Greenidge Power plant to install screens

John Christensen
Greenidge Power Station on Seneca Lake.

The Committee to Preserve the Finger Lakes (CPFL) accuses the Greenidge Generating Station of destroying the local fish population and violating the federal Clean Water Act. According to a press release from CPFL, “Greenidge Generating Station is currently operating without any screens or other protections against fish mortality.”

The group further accuses Greenidge of “operating without a water withdrawal permit.
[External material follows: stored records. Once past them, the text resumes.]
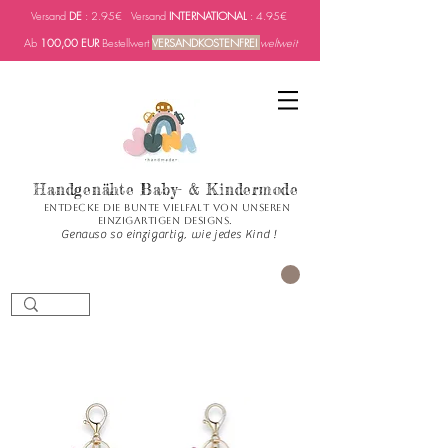
Versand
DE
: 2.95€ Versand
INTERNATIONAL
: 4.95€
Ab
100,00 EUR
Bestellwert
VERSANDKOSTENFREI
weltweit
Handgenähte Baby- & Kindermode
Entdecke die bunte Vielfalt von unseren
einzigartigen Designs.
Genauso so einzigartig, wie jedes Kind !
PANIER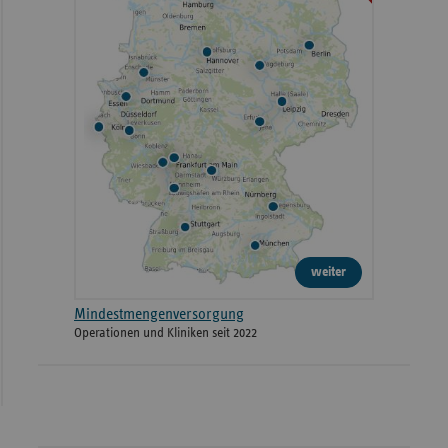
weiter
Mindestmengenversorgung
Operationen und Kliniken seit 2022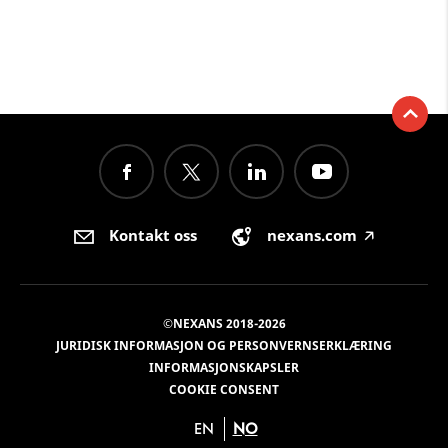
Kontakt oss
nexans.com
🡥
©NEXANS 2018-2026
JURIDISK INFORMASJON OG PERSONVERNSERKLÆRING
INFORMASJONSKAPSLER
COOKIE CONSENT
EN
NO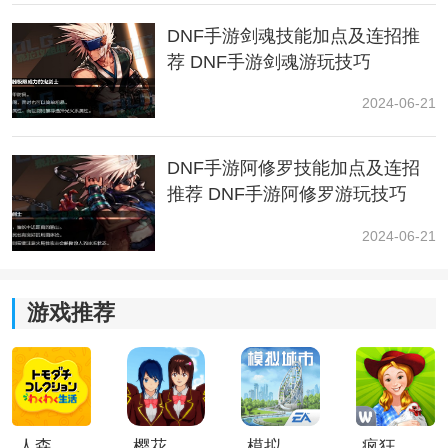
DNF手游剑魂技能加点及连招推
荐 DNF手游剑魂游玩技巧
2024-06-21
可以走全属强吗?
不建议,因为装备
魔法
封印词条没有全属强提升,只有单属
DNF手游阿修罗技能加点及连招
强走全属强这部分词条只能选力智,提升会差很多的。
推荐 DNF手游阿修罗游玩技巧
2024-06-21
游戏推荐
属性攻击需要打光火附魔卡吗
人森中文版
樱花校园模拟器1.048.00中文版
模拟城市我是巿长联机版
疯狂农场3美国派19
The plant applied in 2015 for a permit to take up to 160 million gallons of water per day from (Seneca) Lake, but DEC has not yet issued the permit.”

“The plant’s failure to install any protections is of concern to us,” says Peter Gamba, adding, “Adult fish, young fish, fish eggs, and other aquatic organisms are being drawn into the plant and chopped up as they pass through the plant.” CPFL provided copies of the DEC report on fish mortality studies done in the mid-1970s, the mid- 1990s, and 2006-2007 to The Chronicle-Express to support the group’s claim.

“CPFL’s concern that high levels of fish mortality at the Greenidge plant may be negatively impacting fish in Seneca Lake is one of the key reasons we joined with the Sierra Club and the Coalition to Protect New York in bringing an Article 78 proceeding challenging DEC’s failure to conduct an adequate environmental review of the plant’s operations and are joining in the appeal of the court’s dismissal of our petition,” Gamba says.

However, regarding “Impacts on Plants and Animals,” the State Environmental Quality Review SEQR states, “The project will have no significant adverse impacts on plants or animals.”

It also specifically stipulates installation of wedge-wire intake screens on the cooling water intake structure (CWIS) with a slot size of 0.5 s 1.0 mm, and the installation of variable speed cooling water circulation pumps.

The SEQR statement continues: “The Department has determined that this Best Technology Available (BTA) determination is consistent with applicable regulations. The facility will be required to implement the BTA technologies and achieve an 85 percent reduction in the entrainment of all fish life stages and a 95 percent reduction in impingement mortality of all fish life stages.”

DEC Public Participation Specialist Linda J. Vera explains, “The facility is currently operating under an existing State Pollutant Discharge Elimination System (SPDES) permit in effect under provisions of the State Administrative Procedures Act (SAPA). DEC has prepared a draft SPDES permit that, once issued, will require installation of screening equipment to reduce fish mortality. The draft permit was subject to a public review and comment period.

“The facility has submitted a timely and complete application for an initial water withdrawal permit, and is entitled to continue operation of the existing water withdrawal system until DEC renders a decision on the application. A decision on the initial water withdrawal permit application will be issued concurrent with the modified SPDES permit.”